The Forgotten History of Britain’s White Slaves in America

by Don Jordan and Michael Walsh

Pub Date: March 1st, 2008
ISBN: 978-0-8147-4296-9
Publisher: New York Univ.

Two British journalists unravel a significant history of indentured servitude in the New World.

Before the 18th century, when Southern tobacco grandees and West Indian sugar planters imported Africans for cheap labor, the New World was the forced destination of many of England’s unwanted—the rootless, the unemployed, the criminal and the dissident.
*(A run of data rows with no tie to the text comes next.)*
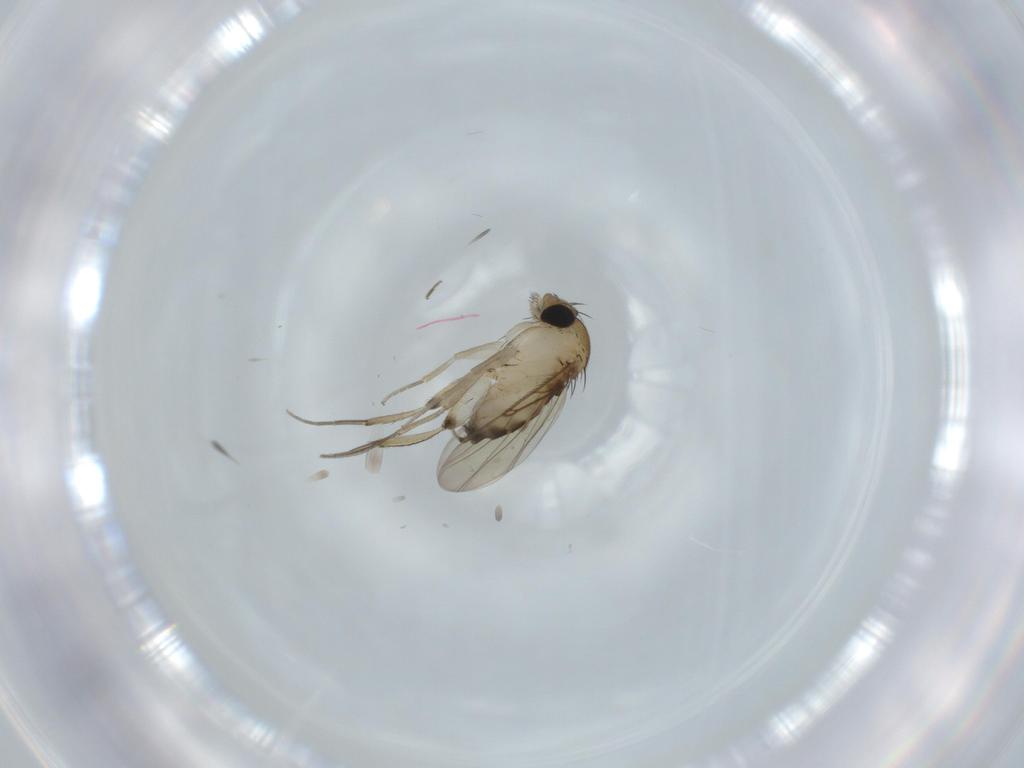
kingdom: Animalia
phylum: Arthropoda
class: Insecta
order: Diptera
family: Phoridae
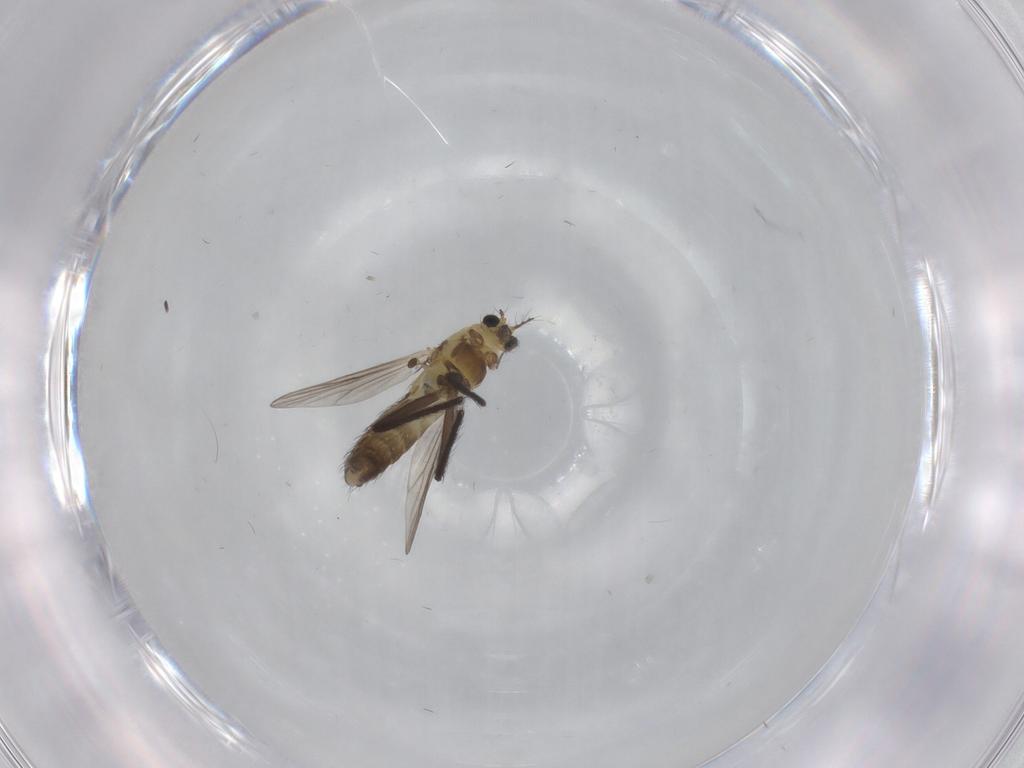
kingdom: Animalia
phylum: Arthropoda
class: Insecta
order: Diptera
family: Chironomidae
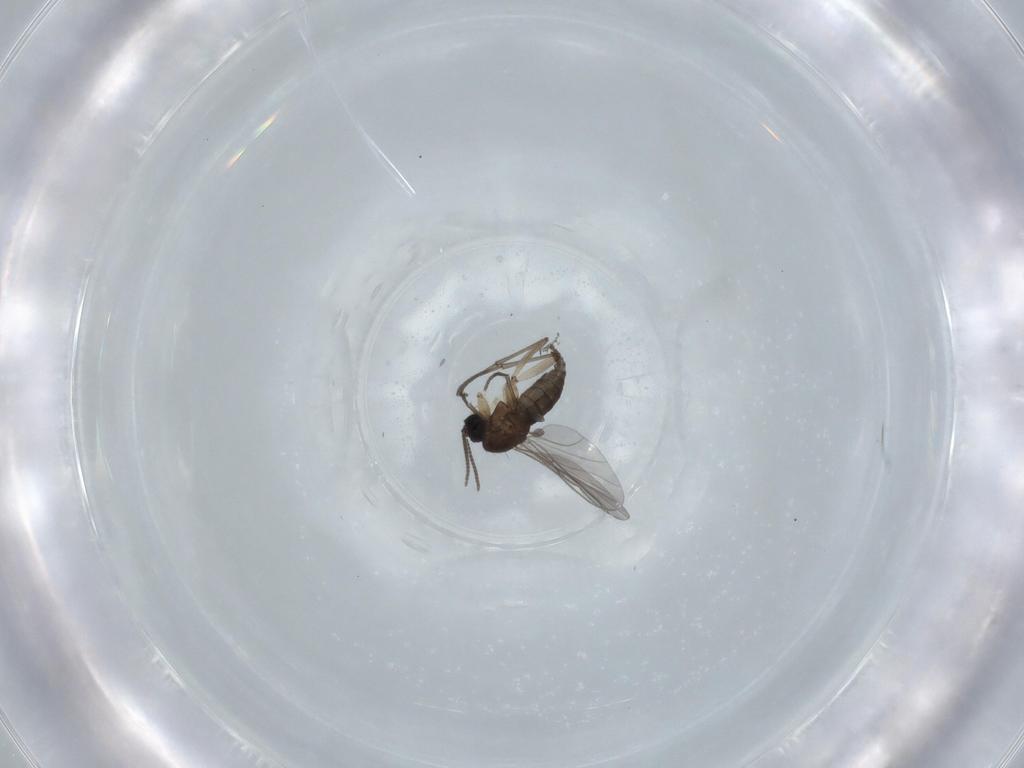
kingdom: Animalia
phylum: Arthropoda
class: Insecta
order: Diptera
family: Sciaridae
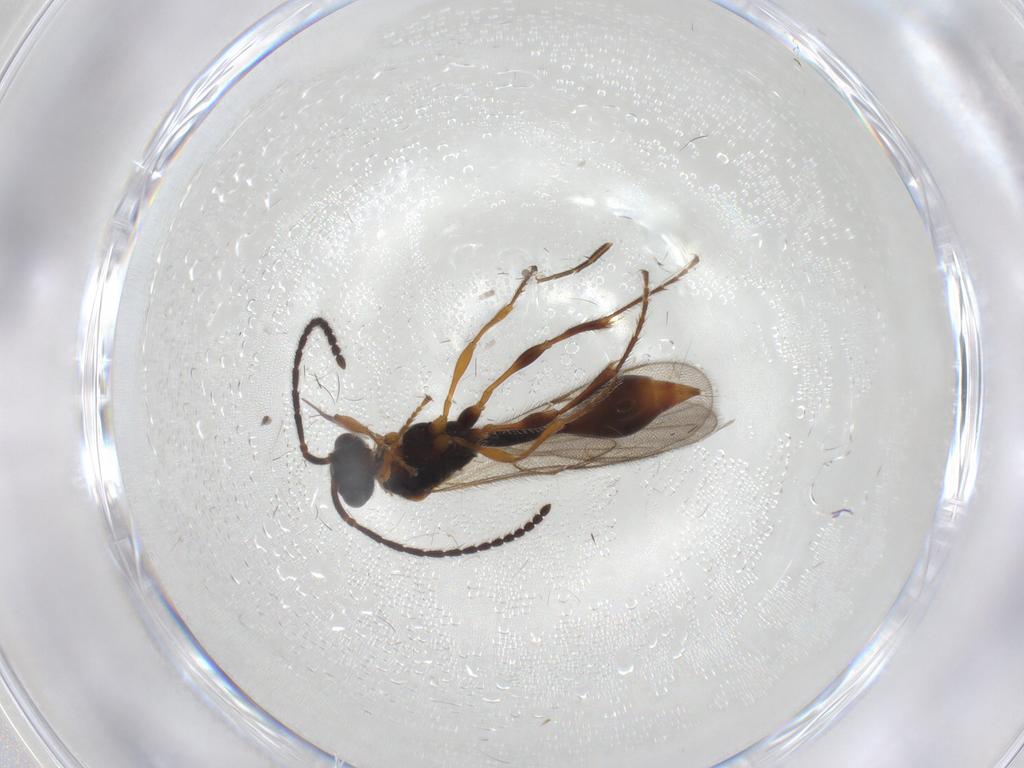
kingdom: Animalia
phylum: Arthropoda
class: Insecta
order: Hymenoptera
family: Diapriidae
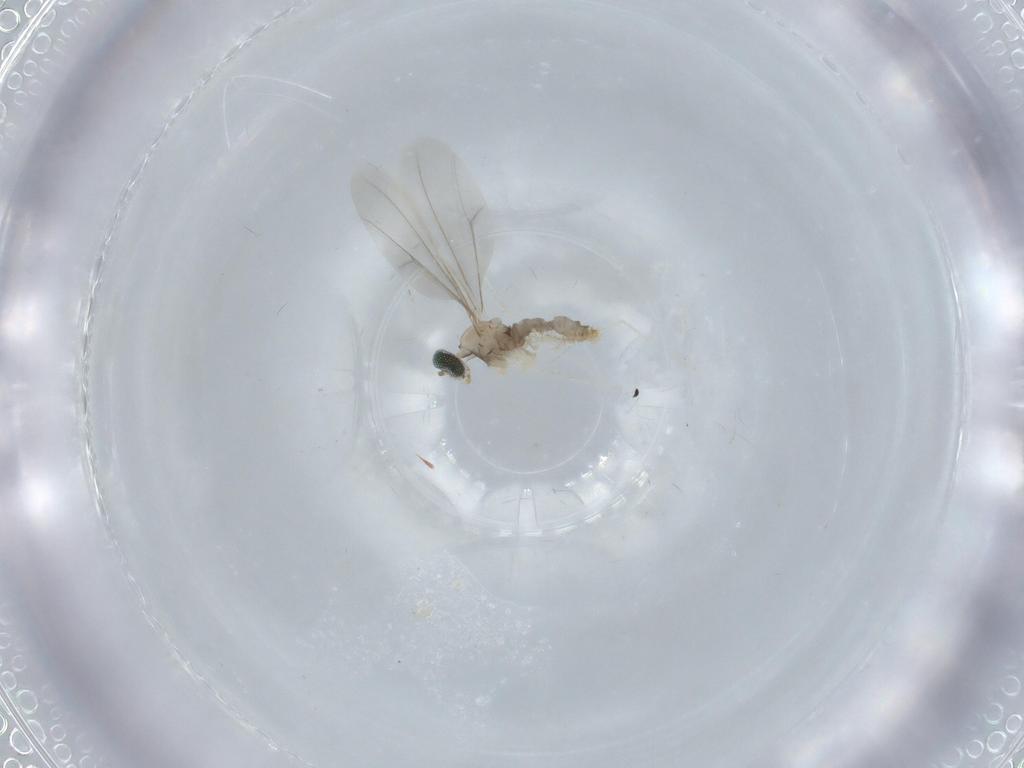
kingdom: Animalia
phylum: Arthropoda
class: Insecta
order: Diptera
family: Cecidomyiidae
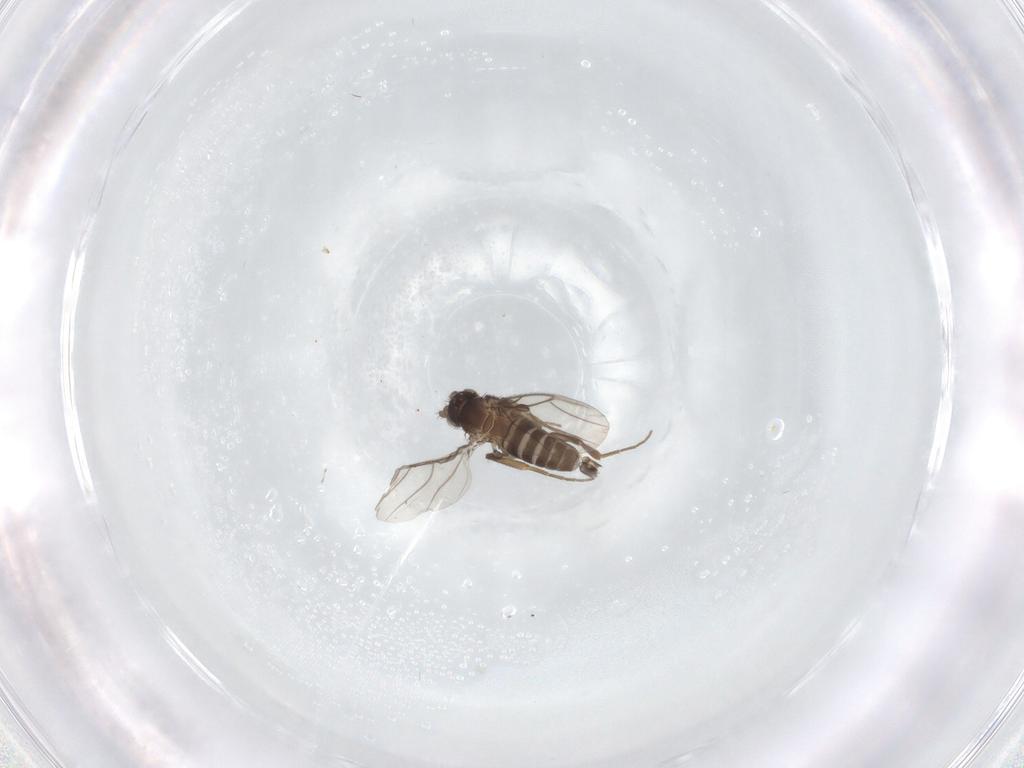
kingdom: Animalia
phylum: Arthropoda
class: Insecta
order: Diptera
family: Phoridae
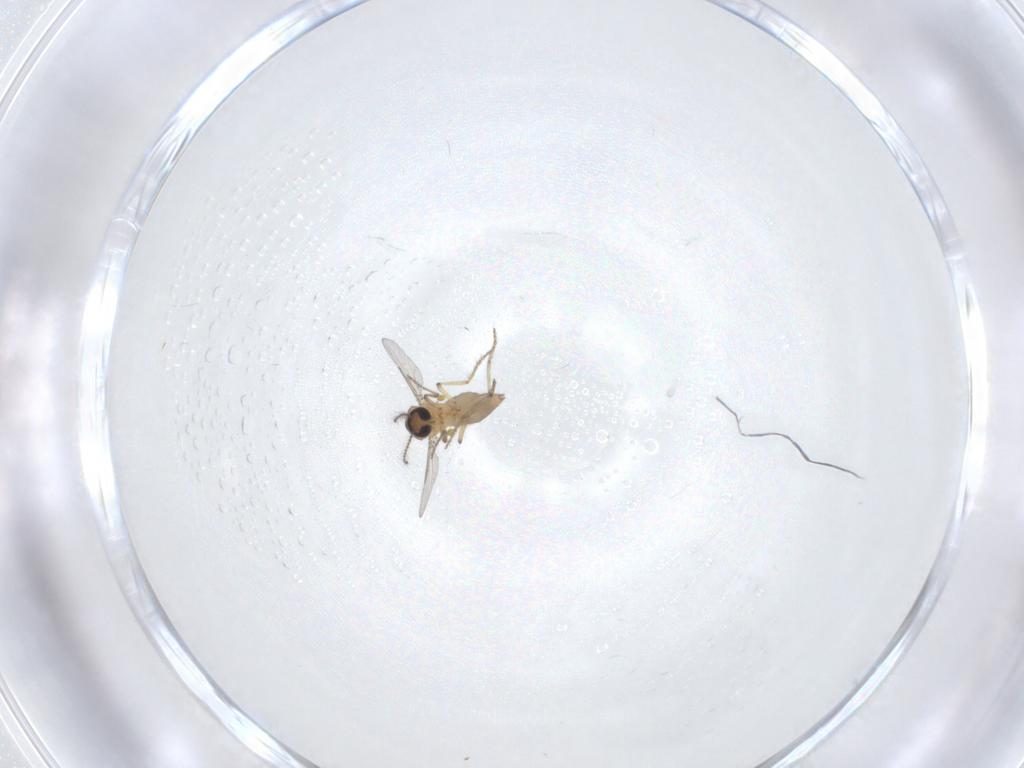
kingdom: Animalia
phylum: Arthropoda
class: Insecta
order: Diptera
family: Ceratopogonidae
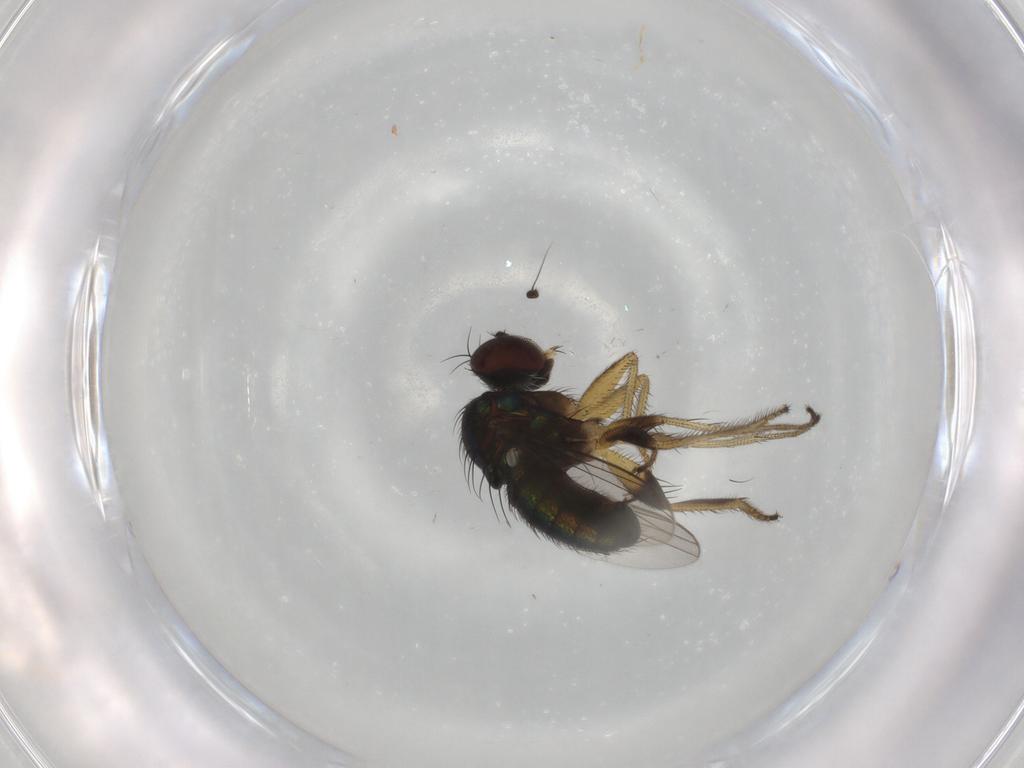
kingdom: Animalia
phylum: Arthropoda
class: Insecta
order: Diptera
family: Dolichopodidae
Jordan and Walsh systematically dispel the creation myth—“in which early American settlers are portrayed as free men and women who created a democratic and egalitarian model society more or less from scratch”—surrounding the arrival of the English settlers by documenting several waves of  “victims of empire” who were often treated as savagely as black slaves and toiled alongside them: boatloads of children raked up from the streets of London, forcibly transported to places like Virginia, sold to planters and often dead within a year; vagrants and petty criminals, ranging from beggars to prostitutes; the Irish, dehumanized and deported under Oliver Cromwell’s ethnic-cleaning policy; the kidnapped, often young people snatched from the streets by “ ‘spirits’ working to satisfy the colonial hunger for labor”; and the so-called “free-willers,” who agreed to become indentured servants in return for free passage and perhaps an illusory plot of land. The authors work chronologically, beginning with England’s Vagrancy Act of 1597, under which “persistent rogues” could be banished to the fledging colonies. As the first 100 street children were rounded up and sent off to work the tobacco fields of Virginia by 1618, kidnapping, or “spiriting,” became so prevalent and feared that it appeared in the work of Daniel Defoe and Robert Louis Stevenson. The authors conclude with the abject floating British prisons off the coast of newly independent America.

An eye-opening work to be read alongside Richard S. Reddie’s forthcoming Abolition!: The Struggle to Abolish Slavery in the British Colonies (2008).